Now, we are told I may have just months to live. It is devastating in so many ways. There are so many things I still want to do ― hike Mount Kilimanjaro, speak fluent French; so many things I thought I would be ― a novelist, a grandmother. So many of life’s moments ― First Communions, sleepaway camps, travels abroad ― I thought I’d prepare my children for and help usher them through. But I can’t. Not with any certainty.

Yet, I accept the terms because it means I get to be here with them ― my beautiful family ― a little bit longer. I get to be with them in the world. I get to be alive in the world.

And that is what I have finally internalized ― the incredible gift of this life’s journey, and the ability to be fully present within it, living, loving, hurting, grieving, discovering. Being. Because even though life can be hard and cruel and painful, it is still incredible. And we get to experience it. We get to live it. We get to be in the middle of it. Yes, it often takes something profoundly difficult, something life-altering, to see this clearly, but what a thing to see and to know for sure.

“Even though life can be hard and cruel and painful, it is still incredible. And we get to experience it. We get to live it. We get to be in the middle of it.”

I will continue to wish for the nearly impossible ― a cure, a breakthrough, a decade ― but plan for and prepare my children for the increasingly inevitable ― the loss of me.

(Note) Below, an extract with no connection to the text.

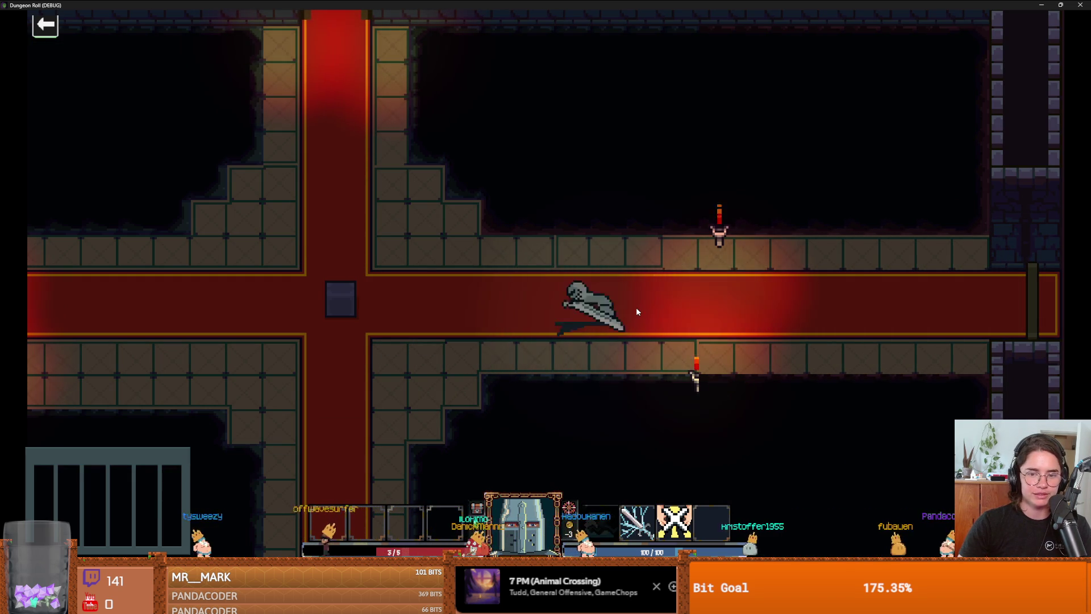
key("a")
key("w")
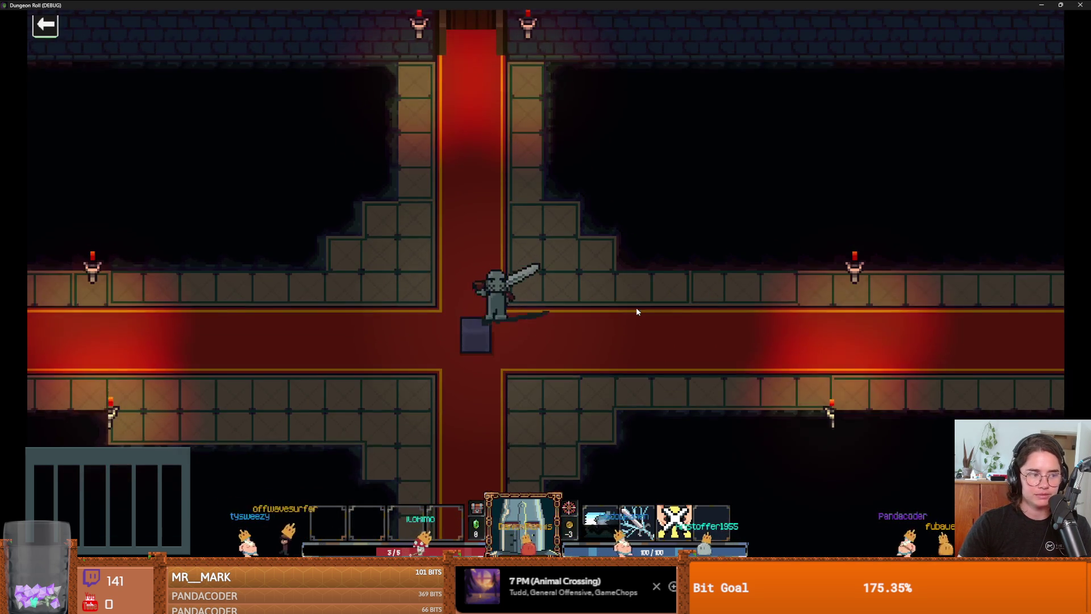
key("s")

I will live with an eye toward what is next ― for them, for all of us ― and ensure I embody the lessons I hope they will carry within them.

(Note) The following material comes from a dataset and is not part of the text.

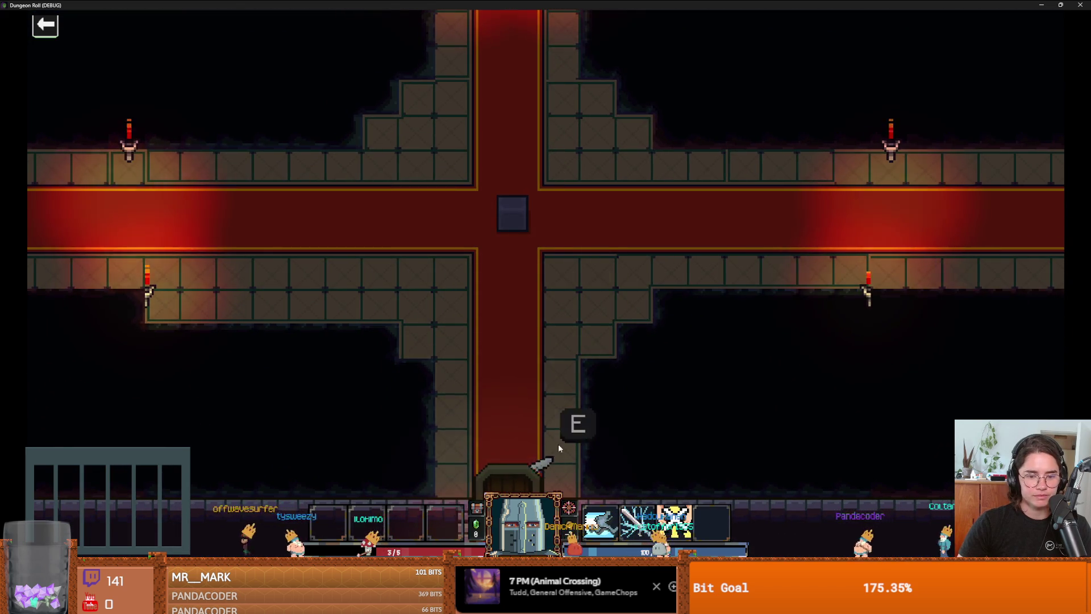
key("e")
left_click(575, 247)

What I hope for them ― what I wish to convey to them and want anyone reading this to consider ― is this: cultivate the courage and ability to be fully present in your life, the joy and the pain. Let the hurt and disappointment ― even rage ― of my decline and death and all of life’s heartbreaks and struggles strengthen you and open you up, rather than shut you down. Gravitate toward connection over isolation. Find those lit rooms of earnest conversation in the night. Explore your evolving truths about who you are and what you want and what you need. Don’t let decades pass only to realize you haven’t been fully present and you don’t remember who you have touched or loved. Look up when someone calls your name.

Elizabeth King died in early 2023. We send our thoughts and condolences to her family and all who knew her.